_Task brief_
From the entries below, copy out all lines holding "magick".

____ Task data

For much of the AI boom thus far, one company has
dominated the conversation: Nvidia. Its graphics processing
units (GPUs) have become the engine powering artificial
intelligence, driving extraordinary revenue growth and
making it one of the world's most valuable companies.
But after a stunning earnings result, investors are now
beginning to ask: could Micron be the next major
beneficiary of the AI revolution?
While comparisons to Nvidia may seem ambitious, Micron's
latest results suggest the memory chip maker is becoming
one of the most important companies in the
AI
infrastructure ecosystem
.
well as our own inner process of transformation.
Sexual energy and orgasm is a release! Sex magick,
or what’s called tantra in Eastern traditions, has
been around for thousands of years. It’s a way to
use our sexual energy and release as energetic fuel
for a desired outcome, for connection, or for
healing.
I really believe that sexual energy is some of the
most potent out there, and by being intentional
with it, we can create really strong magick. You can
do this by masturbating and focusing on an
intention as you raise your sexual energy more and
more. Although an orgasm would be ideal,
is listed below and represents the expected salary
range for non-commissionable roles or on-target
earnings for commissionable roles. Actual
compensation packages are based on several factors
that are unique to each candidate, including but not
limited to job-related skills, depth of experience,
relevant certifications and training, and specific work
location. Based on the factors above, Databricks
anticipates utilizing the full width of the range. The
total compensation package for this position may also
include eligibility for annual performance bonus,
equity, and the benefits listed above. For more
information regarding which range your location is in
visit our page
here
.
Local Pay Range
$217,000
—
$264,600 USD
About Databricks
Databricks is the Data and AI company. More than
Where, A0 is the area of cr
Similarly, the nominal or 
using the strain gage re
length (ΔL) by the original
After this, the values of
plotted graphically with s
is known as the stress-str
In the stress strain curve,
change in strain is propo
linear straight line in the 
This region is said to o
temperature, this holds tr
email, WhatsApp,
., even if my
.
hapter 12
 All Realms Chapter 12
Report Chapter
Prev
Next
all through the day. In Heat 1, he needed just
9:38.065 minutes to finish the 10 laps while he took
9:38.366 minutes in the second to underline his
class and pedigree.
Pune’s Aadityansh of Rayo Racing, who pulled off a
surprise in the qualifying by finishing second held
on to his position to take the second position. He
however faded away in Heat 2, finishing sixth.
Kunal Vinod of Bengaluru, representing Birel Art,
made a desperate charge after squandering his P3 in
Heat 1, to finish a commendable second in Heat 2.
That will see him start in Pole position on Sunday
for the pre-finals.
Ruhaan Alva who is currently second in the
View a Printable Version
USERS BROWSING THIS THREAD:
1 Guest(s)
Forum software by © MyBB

________

_Output of the exercise_
Sexual energy and orgasm is a release! Sex magick,
with it, we can create really strong magick. You can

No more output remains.